I have trained a CNN to map an image to a sequence of feature vectors f_v and I want to learn a function du(u, f_v) that maps the feature vectors to an ODE. For each image I know how to compute both the function and first derivative that I am trying to model over the set of all images in my domain. My question is in most examples I see the input to the neural ODE is just u0. That’s fine for learning a single ODE, but from a practical standpoint during training how can I make my NeuralODE a function of both u and these features in Julia/Lux/OrdinaryDiffEQ? I don’t need to backprop through the features or optimize them as parameters, its a fixed representation per image.

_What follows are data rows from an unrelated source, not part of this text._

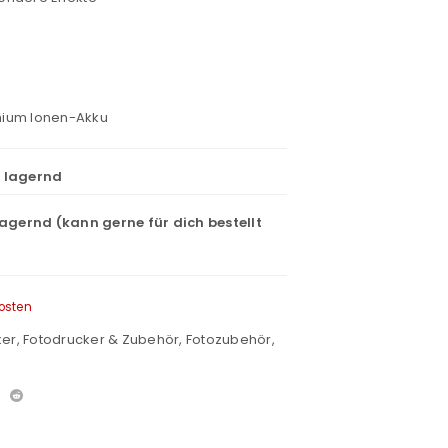
thium Ionen-Akku
t lagernd
lagernd (kann gerne für dich bestellt
osten
ker
,
Fotodrucker & Zubehör
,
Fotozubehör
,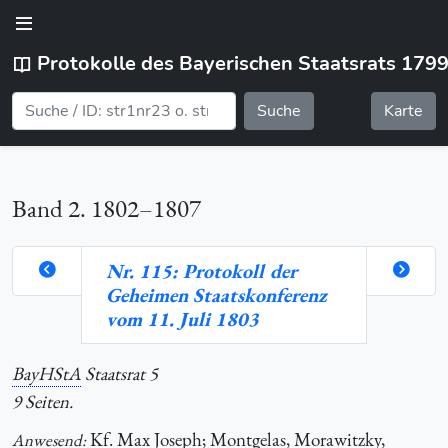
Protokolle des Bayerischen Staatsrats 179
Suche
Karte
Band 2. 1802–1807
Nr. 115: Protokoll der
Geheimen Staatskonferenz
orte
vom 11. Juli 1803
BayHStA
Staatsrat 5
hlung
9 Seiten.
Kf.
Max Joseph; Montgelas, Morawitzky,
Anwesend: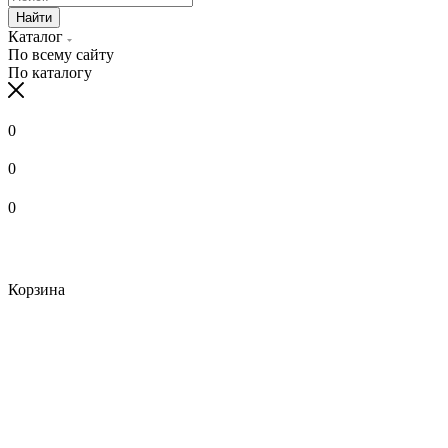
Найти
Каталог
По всему сайту
По каталогу
0
0
0
Корзина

More concretely say I want to use this Lux model for my NeuralODE:
model = @compact(
Q=Dense(2 => 128),
K=Dense(3 => 128),
V=Dense(3 => 128),
δU=Dense(128, 2),
act=tanh
) do inps
# u has shape (2,)
# f has shape (3, 400)
u, f_v = inps
q = Q(u)
k = K(f_v)
v = V(f_v)
attn = softmax(
sum(q.*k, dims=1) ./ sqrt(128),
dims=2
)
# Apply the attention mask and reduce (128, 400) -> (128, 1)
z = sum(attn.*v, dims=2)
z = act.(z)
du = δU(z)
@return du
end
Is this something I can work with, or do I need to use some sort of trick to get the additional features as inputs? I have seen in other posts that additional parameters were passed with u0: Using Neural ODEs to learn a family of ODEs (with Automatic Differentiation) - #14 by leespen1, but its not clear to me how that would impact optimization. Ultimately only u[1] and u[2] are what I want out of the ODE. I guess I could discount the loss on 1200 additional dimensions of u, but is this the most idiomatic/computationally efficient way to handle these types of cases? I’m completely new to doing ML in Julia and pretty fresh when it comes to neural ODE. I went over a decent amount of examples, but I’m still feeling pretty lost here.